### STATED GOAL:
Render the records below as a JSON list of strings, one string per line, skipping blank lines. Leave out the pictures.

Rows taken from a segmentation dataset:
★ ★ ★ ★

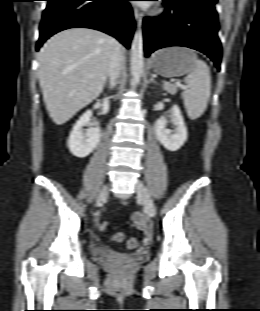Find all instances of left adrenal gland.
<instances>
[{
	"mask_svg": "<svg viewBox=\"0 0 260 311\" xmlns=\"http://www.w3.org/2000/svg\"><path fill=\"white\" fill-rule=\"evenodd\" d=\"M149 82L156 83V81L154 80L152 76L150 77Z\"/></svg>",
	"mask_w": 260,
	"mask_h": 311,
	"instance_id": "a2214340",
	"label": "left adrenal gland"
}]
</instances>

★ ★ ★ ★

### FULL RESPONSE:
[
  "Find all instances of left adrenal gland.",
  "<instances>",
  "[{",
  "\t\"mask_svg\": \"<svg viewBox=\\\"0 0 260 311\\\" xmlns=\\\"http://www.w3.org/2000/svg\\\"><path fill=\\\"white\\\" fill-rule=\\\"evenodd\\\" d=\\\"M149 82L156 83V81L154 80L152 76L150 77Z\\\"/></svg>\",",
  "\t\"mask_w\": 260,",
  "\t\"mask_h\": 311,",
  "\t\"instance_id\": \"a2214340\",",
  "\t\"label\": \"left adrenal gland\"",
  "}]",
  "</instances>"
]